Roper felt his devotional life was better during the secular Ska Against Racism tour in the spring. “My walk was better out of sheer terror,” says Roper. “We were the only Christian band. It made us fight really hard to keep God first. I didn’t want to do anything that I’d regret. I made sure I was praying every day and reading my Bible.
“On the SkaMania tour you knew all the guys around you were Christian and they weren’t going to take it the wrong way, so all of a sudden you start joking crassly. You start to slip up.”
Roper found Christian audiences’ expectations to be different. During Five Iron Frenzy’s performance in Denver the band appeared as they did throughout the SkaMania tour dressed in Star Trek outfits. Their between-song banter consisted mostly of Star Trekrelated dialogue. At one point, some members of the audience began to chant, “Jesus, Jesus, Jesus.”
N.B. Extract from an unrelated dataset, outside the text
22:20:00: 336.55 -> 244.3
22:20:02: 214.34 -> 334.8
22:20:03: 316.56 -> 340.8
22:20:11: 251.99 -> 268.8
“If they were offended by the Star Trek thing, I apologize to them,” says Roper. “Our intent was not to offend anybody. It was to be funny, to entertain. I have a big problem with people who go to concerts to get preached at. That concert cost 20 bucks to get into. If you want to hear preaching, you can go to any church for free on Sunday.”
The criteria used by some Christians to judge a band’s merits is a concern to Roper. “In the Christian arena, you can be a terrible band but if you say Jesus five times in a show, kids love you.”
Roper saw different approaches to selling merchandise on the two tours. “Less Than Jake [the secular band] marks up their merchandise a dollar a shirt, so they have shirts for seven bucks. Then you go to a Christian concert and see them selling their shirts for 25 bucks because they know they can get away with it or because they have to pay for a tour bus. It really makes me wonder what it’s about to those [Christian] bands.”
Ken Steinken is a high-school journalism teacher and freelance writer who reviews Christian concerts for the Rapid City Journal (S.D.).